| Work request |
Images are not part of the copy; transcribe all the data exactly.

| Supplied entries |

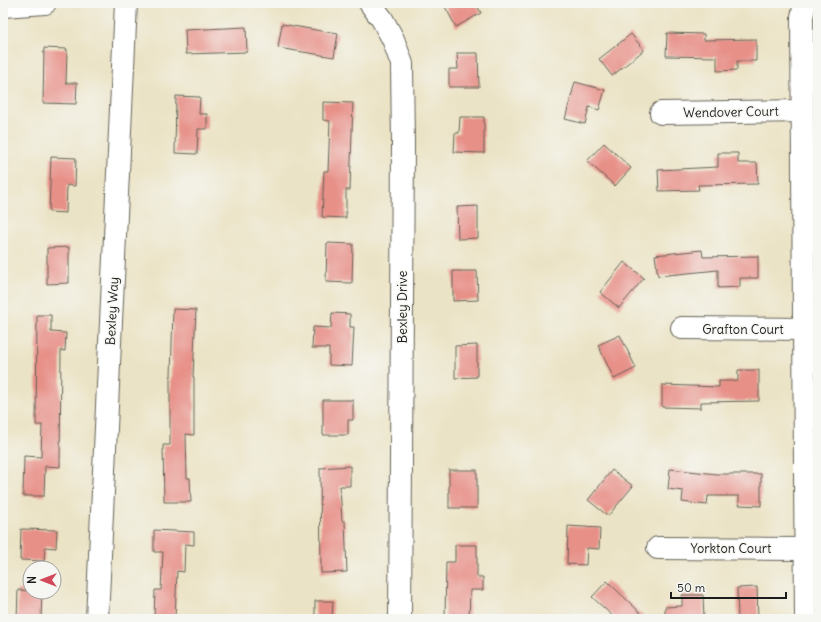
<svg xmlns="http://www.w3.org/2000/svg" width="821" height="622" viewBox="0 0 821 622" font-family="Delius,sans-serif">
<style>
.building{fill:#e79088}
.lines{fill:none;stroke-linecap:round;stroke-linejoin:round}
.minor-casing{stroke:#646257;stroke-width:24}
.minor{stroke:#fff;stroke-width:22}
.labels{text-anchor:middle;dominant-baseline:central;stroke-width:3;stroke-linejoin:round;paint-order:stroke}
.street-label{font-size:13px;fill:#1c1c1c;stroke:#f6f6f2}
</style>
<rect width="100%" height="100%" fill="#f6f6f2"/>
<filter id="ink" filterUnits="userSpaceOnUse"><feTurbulence type="fractalNoise" baseFrequency=".025" numOctaves="2"/><feDisplacementMap in="SourceGraphic" scale="8" xChannelSelector="R" yChannelSelector="G"/><feConvolveMatrix kernelMatrix="1 2 1 2 8 2 1 2 1" color-interpolation-filters="sRGB"/></filter>
<filter id="wash" filterUnits="userSpaceOnUse"><feTurbulence type="fractalNoise" baseFrequency=".012" numOctaves="4" result="noise"/><feDisplacementMap in="SourceGraphic" scale="16" xChannelSelector="R" yChannelSelector="G"/><feGaussianBlur stdDeviation="0.9" result="paint"/><feColorMatrix in="noise" values="0 0 0 0 0 0 0 0 0 0 0 0 0 0 0 0 0 1.4 0 .05"/><feComposite in="paint" operator="in"/></filter>
<g filter="url(#wash)">
<rect width="100%" height="100%" fill="#ebe3c5"/>
<g id="blocks">
<g class="building">
<polygon points="443,3 476,3 481,13 456,27"/>
<polygon points="282,24 338,34 334,57 278,48"/>
<polygon points="246,27 247,52 186,54 185,30"/>
<polygon points="667,33 704,34 704,40 756,39 756,61 737,61 737,70 717,71 717,57 666,56"/>
<polygon points="631,34 644,50 612,76 599,59"/>
<polygon points="44,48 67,49 66,83 77,83 76,104 43,103"/>
<polygon points="457,53 478,53 479,87 449,87 449,69 458,69"/>
<polygon points="575,82 605,90 599,110 589,107 585,124 565,119"/>
<polygon points="176,96 200,97 199,114 207,114 207,129 198,129 197,154 175,153"/>
<polygon points="323,102 353,103 350,190 346,190 346,218 322,217 324,171 328,171 330,121 323,120"/>
<polygon points="460,117 484,117 484,153 454,152 455,133 459,133"/>
<polygon points="604,143 631,168 615,186 587,161"/>
<polygon points="718,153 738,153 738,163 757,163 758,184 698,185 699,190 659,191 658,170 718,167"/>
<polygon points="51,157 76,158 75,186 67,185 66,213 49,212"/>
<polygon points="478,206 478,238 458,239 457,207"/>
<polygon points="327,243 353,244 352,283 326,282"/>
<polygon points="69,247 69,283 47,284 47,248"/>
<polygon points="702,250 703,257 758,256 758,278 740,278 740,287 718,288 718,270 658,276 655,255"/>
<polygon points="624,262 644,278 619,308 600,292"/>
<polygon points="453,271 477,271 478,300 453,301"/>
<polygon points="173,309 196,310 193,377 194,377 194,435 186,434 187,478 190,478 191,502 164,502 163,445 170,445 170,376 171,377"/>
<polygon points="332,313 350,314 350,327 354,327 352,366 329,365 329,348 312,348 313,327 331,328"/>
<polygon points="37,315 51,315 51,332 66,333 65,351 61,350 60,467 45,466 44,496 23,496 24,456 41,457 42,425 36,425"/>
<polygon points="620,335 636,368 614,379 598,345"/>
<polygon points="477,345 477,377 455,378 455,346"/>
<polygon points="738,370 759,370 759,401 701,402 701,408 662,407 662,385 719,387 719,381 738,381"/>
<polygon points="323,400 353,400 353,420 348,420 348,435 323,435"/>
<polygon points="350,466 350,486 340,486 342,521 345,521 347,572 321,573 320,468"/>
<polygon points="670,469 717,474 761,474 761,506 739,505 739,496 708,496 707,505 682,502 683,491 668,489"/>
<rect x="449" y="470" width="28" height="38"/>
<polygon points="612,470 633,486 608,516 588,500"/>
<polygon points="568,526 600,528 599,549 587,548 586,565 567,564"/>
<polygon points="21,529 57,530 56,548 45,547 44,561 20,560"/>
<polygon points="154,530 194,532 194,545 185,544 184,572 177,571 175,619 154,619 155,590 161,590 163,552 154,552"/>
<polygon points="455,545 477,545 477,577 483,577 483,590 470,590 469,619 445,619 446,562 455,562"/>
<polygon points="607,581 647,619 616,619 592,597"/>
<polygon points="757,587 758,619 738,619 737,588"/>
<polygon points="18,590 42,592 41,619 17,619"/>
<polygon points="682,595 703,595 704,619 665,619 665,607 682,606"/>
<polygon points="315,601 333,601 332,619 315,619"/>
</g>
</g>
</g>
<g filter="url(#ink)">
<use href="#blocks" fill-opacity="0" stroke="#646257" stroke-width="1"/>
<g class="lines">
<g class="minor-casing">
<g id="minor">
<polyline points="370,3 382,19 393,39 402,64 403,144 400,619"/>
<polyline points="805,3 802,17 806,619"/>
<polyline points="3,6 45,3"/>
<polyline points="661,113 802,111"/>
<polyline points="682,328 804,329"/>
<polyline points="658,548 805,549"/>
<polyline points="97,619 126,3"/>
</g>
</g>
<use href="#minor" class="minor"/>
</g>
</g>
<g class="labels">
<g class="street-label">
<text transform="translate(731 112) rotate(-1)">Wendover Court</text>
<text transform="translate(402 307) rotate(-90)">Bexley Drive</text>
<text transform="translate(112 311) rotate(-87)">Bexley Way</text>
<text x="743" y="329">Grafton Court</text>
<text x="731" y="548">Yorkton Court</text>
</g>
</g>
<rect width="821" height="622" fill="none" stroke="#f6f6f2" stroke-width="16"/>
<g transform="translate(42 580) rotate(270)"><circle r="19" fill="#f6f6f2" stroke="#9f9f9c"/>
<path d="M0-3L7 15L0 10L-7 15Z" fill="#d1495b"/>
<text y="-6" font-size="11" font-weight="bold" text-anchor="middle" fill="#1c1c1c">N</text>
</g>
<path d="M671 592v6h115v-6" fill="none" stroke="#1c1c1c" stroke-width="2"/>
<text x="677" y="592" font-size="12" fill="#1c1c1c" stroke="#f6f6f2" stroke-width="3" paint-order="stroke">50 m</text>
</svg>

| Finished task |
<svg xmlns="http://www.w3.org/2000/svg" width="821" height="622" viewBox="0 0 821 622" font-family="Delius,sans-serif">
<style>
.building{fill:#e79088}
.lines{fill:none;stroke-linecap:round;stroke-linejoin:round}
.minor-casing{stroke:#646257;stroke-width:24}
.minor{stroke:#fff;stroke-width:22}
.labels{text-anchor:middle;dominant-baseline:central;stroke-width:3;stroke-linejoin:round;paint-order:stroke}
.street-label{font-size:13px;fill:#1c1c1c;stroke:#f6f6f2}
</style>
<rect width="100%" height="100%" fill="#f6f6f2"/>
<filter id="ink" filterUnits="userSpaceOnUse"><feTurbulence type="fractalNoise" baseFrequency=".025" numOctaves="2"/><feDisplacementMap in="SourceGraphic" scale="8" xChannelSelector="R" yChannelSelector="G"/><feConvolveMatrix kernelMatrix="1 2 1 2 8 2 1 2 1" color-interpolation-filters="sRGB"/></filter>
<filter id="wash" filterUnits="userSpaceOnUse"><feTurbulence type="fractalNoise" baseFrequency=".012" numOctaves="4" result="noise"/><feDisplacementMap in="SourceGraphic" scale="16" xChannelSelector="R" yChannelSelector="G"/><feGaussianBlur stdDeviation="0.9" result="paint"/><feColorMatrix in="noise" values="0 0 0 0 0 0 0 0 0 0 0 0 0 0 0 0 0 1.4 0 .05"/><feComposite in="paint" operator="in"/></filter>
<g filter="url(#wash)">
<rect width="100%" height="100%" fill="#ebe3c5"/>
<g id="blocks">
<g class="building">
<polygon points="443,3 476,3 481,13 456,27"/>
<polygon points="282,24 338,34 334,57 278,48"/>
<polygon points="246,27 247,52 186,54 185,30"/>
<polygon points="667,33 704,34 704,40 756,39 756,61 737,61 737,70 717,71 717,57 666,56"/>
<polygon points="631,34 644,50 612,76 599,59"/>
<polygon points="44,48 67,49 66,83 77,83 76,104 43,103"/>
<polygon points="457,53 478,53 479,87 449,87 449,69 458,69"/>
<polygon points="575,82 605,90 599,110 589,107 585,124 565,119"/>
<polygon points="176,96 200,97 199,114 207,114 207,129 198,129 197,154 175,153"/>
<polygon points="323,102 353,103 350,190 346,190 346,218 322,217 324,171 328,171 330,121 323,120"/>
<polygon points="460,117 484,117 484,153 454,152 455,133 459,133"/>
<polygon points="604,143 631,168 615,186 587,161"/>
<polygon points="718,153 738,153 738,163 757,163 758,184 698,185 699,190 659,191 658,170 718,167"/>
<polygon points="51,157 76,158 75,186 67,185 66,213 49,212"/>
<polygon points="478,206 478,238 458,239 457,207"/>
<polygon points="327,243 353,244 352,283 326,282"/>
<polygon points="69,247 69,283 47,284 47,248"/>
<polygon points="702,250 703,257 758,256 758,278 740,278 740,287 718,288 718,270 658,276 655,255"/>
<polygon points="624,262 644,278 619,308 600,292"/>
<polygon points="453,271 477,271 478,300 453,301"/>
<polygon points="173,309 196,310 193,377 194,377 194,435 186,434 187,478 190,478 191,502 164,502 163,445 170,445 170,376 171,377"/>
<polygon points="332,313 350,314 350,327 354,327 352,366 329,365 329,348 312,348 313,327 331,328"/>
<polygon points="37,315 51,315 51,332 66,333 65,351 61,350 60,467 45,466 44,496 23,496 24,456 41,457 42,425 36,425"/>
<polygon points="620,335 636,368 614,379 598,345"/>
<polygon points="477,345 477,377 455,378 455,346"/>
<polygon points="738,370 759,370 759,401 701,402 701,408 662,407 662,385 719,387 719,381 738,381"/>
<polygon points="323,400 353,400 353,420 348,420 348,435 323,435"/>
<polygon points="350,466 350,486 340,486 342,521 345,521 347,572 321,573 320,468"/>
<polygon points="670,469 717,474 761,474 761,506 739,505 739,496 708,496 707,505 682,502 683,491 668,489"/>
<rect x="449" y="470" width="28" height="38"/>
<polygon points="612,470 633,486 608,516 588,500"/>
<polygon points="568,526 600,528 599,549 587,548 586,565 567,564"/>
<polygon points="21,529 57,530 56,548 45,547 44,561 20,560"/>
<polygon points="154,530 194,532 194,545 185,544 184,572 177,571 175,619 154,619 155,590 161,590 163,552 154,552"/>
<polygon points="455,545 477,545 477,577 483,577 483,590 470,590 469,619 445,619 446,562 455,562"/>
<polygon points="607,581 647,619 616,619 592,597"/>
<polygon points="757,587 758,619 738,619 737,588"/>
<polygon points="18,590 42,592 41,619 17,619"/>
<polygon points="682,595 703,595 704,619 665,619 665,607 682,606"/>
<polygon points="315,601 333,601 332,619 315,619"/>
</g>
</g>
</g>
<g filter="url(#ink)">
<use href="#blocks" fill-opacity="0" stroke="#646257" stroke-width="1"/>
<g class="lines">
<g class="minor-casing">
<g id="minor">
<polyline points="370,3 382,19 393,39 402,64 403,144 400,619"/>
<polyline points="805,3 802,17 806,619"/>
<polyline points="3,6 45,3"/>
<polyline points="661,113 802,111"/>
<polyline points="682,328 804,329"/>
<polyline points="658,548 805,549"/>
<polyline points="97,619 126,3"/>
</g>
</g>
<use href="#minor" class="minor"/>
</g>
</g>
<g class="labels">
<g class="street-label">
<text transform="translate(731 112) rotate(-1)">Wendover Court</text>
<text transform="translate(402 307) rotate(-90)">Bexley Drive</text>
<text transform="translate(112 311) rotate(-87)">Bexley Way</text>
<text x="743" y="329">Grafton Court</text>
<text x="731" y="548">Yorkton Court</text>
</g>
</g>
<rect width="821" height="622" fill="none" stroke="#f6f6f2" stroke-width="16"/>
<g transform="translate(42 580) rotate(270)"><circle r="19" fill="#f6f6f2" stroke="#9f9f9c"/>
<path d="M0-3L7 15L0 10L-7 15Z" fill="#d1495b"/>
<text y="-6" font-size="11" font-weight="bold" text-anchor="middle" fill="#1c1c1c">N</text>
</g>
<path d="M671 592v6h115v-6" fill="none" stroke="#1c1c1c" stroke-width="2"/>
<text x="677" y="592" font-size="12" fill="#1c1c1c" stroke="#f6f6f2" stroke-width="3" paint-order="stroke">50 m</text>
</svg>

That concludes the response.